The move comes in the wake of a finding that nine sets of cars purchased by the railway operator from mainland firms did not meet the European Union crashworthiness standard, the report said.
The government’s Electrical and Mechanical Services Department sent officials in late April to visit China Railway Corp. and three bid-winning train makers — CSR Corp. (01766.HK, 601766.CN), China CNR Corp. (601299.CN) and CNR Changchun Railway Vehicles Co.
The officials confirmed that the makers did not adopt the EU’s EN 15227 crashworthiness standard, which requires cars to install so-called anti-creepers that can withstand crash at speeds under 36 kilometers per hour.
A spokesman for the department was quoted as saying that it has urged MTR to provide proof that the purchased high-speed rail cars can meet the same standard as EN15227. The company will not be given the go-ahead to operate the cars before three rounds of tests, he said.

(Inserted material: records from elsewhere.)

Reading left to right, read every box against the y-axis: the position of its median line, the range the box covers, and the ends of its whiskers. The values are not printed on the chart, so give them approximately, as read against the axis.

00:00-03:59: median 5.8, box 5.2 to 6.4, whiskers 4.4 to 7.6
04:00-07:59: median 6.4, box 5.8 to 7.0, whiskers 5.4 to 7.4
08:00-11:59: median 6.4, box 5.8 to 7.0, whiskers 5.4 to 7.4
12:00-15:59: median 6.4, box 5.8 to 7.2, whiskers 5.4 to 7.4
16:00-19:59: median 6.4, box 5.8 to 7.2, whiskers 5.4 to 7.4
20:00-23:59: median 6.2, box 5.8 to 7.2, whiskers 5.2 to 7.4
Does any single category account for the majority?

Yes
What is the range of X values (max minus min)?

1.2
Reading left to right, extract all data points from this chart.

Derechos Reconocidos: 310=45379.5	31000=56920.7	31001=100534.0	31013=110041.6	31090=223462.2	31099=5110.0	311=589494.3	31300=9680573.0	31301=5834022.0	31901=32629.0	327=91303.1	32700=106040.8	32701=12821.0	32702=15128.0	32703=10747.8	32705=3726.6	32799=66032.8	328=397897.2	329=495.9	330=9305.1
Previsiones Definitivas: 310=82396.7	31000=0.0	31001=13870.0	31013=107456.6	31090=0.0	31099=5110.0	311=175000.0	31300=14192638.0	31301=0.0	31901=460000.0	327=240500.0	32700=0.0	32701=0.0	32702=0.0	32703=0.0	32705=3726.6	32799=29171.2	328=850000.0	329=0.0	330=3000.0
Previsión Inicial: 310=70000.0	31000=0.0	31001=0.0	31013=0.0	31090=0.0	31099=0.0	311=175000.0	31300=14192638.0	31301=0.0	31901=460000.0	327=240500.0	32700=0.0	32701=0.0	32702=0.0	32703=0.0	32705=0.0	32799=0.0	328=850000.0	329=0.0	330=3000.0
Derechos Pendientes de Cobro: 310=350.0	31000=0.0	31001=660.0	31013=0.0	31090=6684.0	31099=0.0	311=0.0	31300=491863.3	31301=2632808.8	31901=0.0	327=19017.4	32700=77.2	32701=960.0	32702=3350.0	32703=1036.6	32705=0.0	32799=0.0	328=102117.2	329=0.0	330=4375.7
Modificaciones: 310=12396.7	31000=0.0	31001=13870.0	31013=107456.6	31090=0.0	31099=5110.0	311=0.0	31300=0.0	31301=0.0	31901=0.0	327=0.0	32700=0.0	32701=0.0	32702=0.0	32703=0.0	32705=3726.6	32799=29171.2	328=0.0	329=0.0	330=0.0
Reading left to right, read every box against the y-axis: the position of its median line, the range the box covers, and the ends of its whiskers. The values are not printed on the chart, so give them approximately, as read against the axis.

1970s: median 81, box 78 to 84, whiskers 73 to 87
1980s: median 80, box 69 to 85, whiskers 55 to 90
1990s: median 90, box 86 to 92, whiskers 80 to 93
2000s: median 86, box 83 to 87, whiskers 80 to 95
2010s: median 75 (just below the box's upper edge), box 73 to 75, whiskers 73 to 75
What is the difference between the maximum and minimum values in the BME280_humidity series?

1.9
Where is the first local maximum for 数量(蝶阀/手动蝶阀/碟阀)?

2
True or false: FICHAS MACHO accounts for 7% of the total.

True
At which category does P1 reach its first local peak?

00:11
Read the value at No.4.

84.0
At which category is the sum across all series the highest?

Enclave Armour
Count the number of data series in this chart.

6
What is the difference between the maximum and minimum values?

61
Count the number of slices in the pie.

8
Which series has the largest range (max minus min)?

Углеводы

MTR said it had been aware of the EU standard but all of the mainland train makers that joined bidding in 2011 claimed then that they did not have cars fit for the standard.
The cars were purchased in 2010 based on the design of the mainland’s CRH380A high-speed train model. The total cost is said to be HK$1.74 billion (US$224.48 million).
Michael Tien, legislator and former chairman of KCRC, believes MTR may have been under the impression that anti-collision safety is not a key as long as signal control is operated well. A legislative panel may seek some explanation from the company at a meeting on July 4.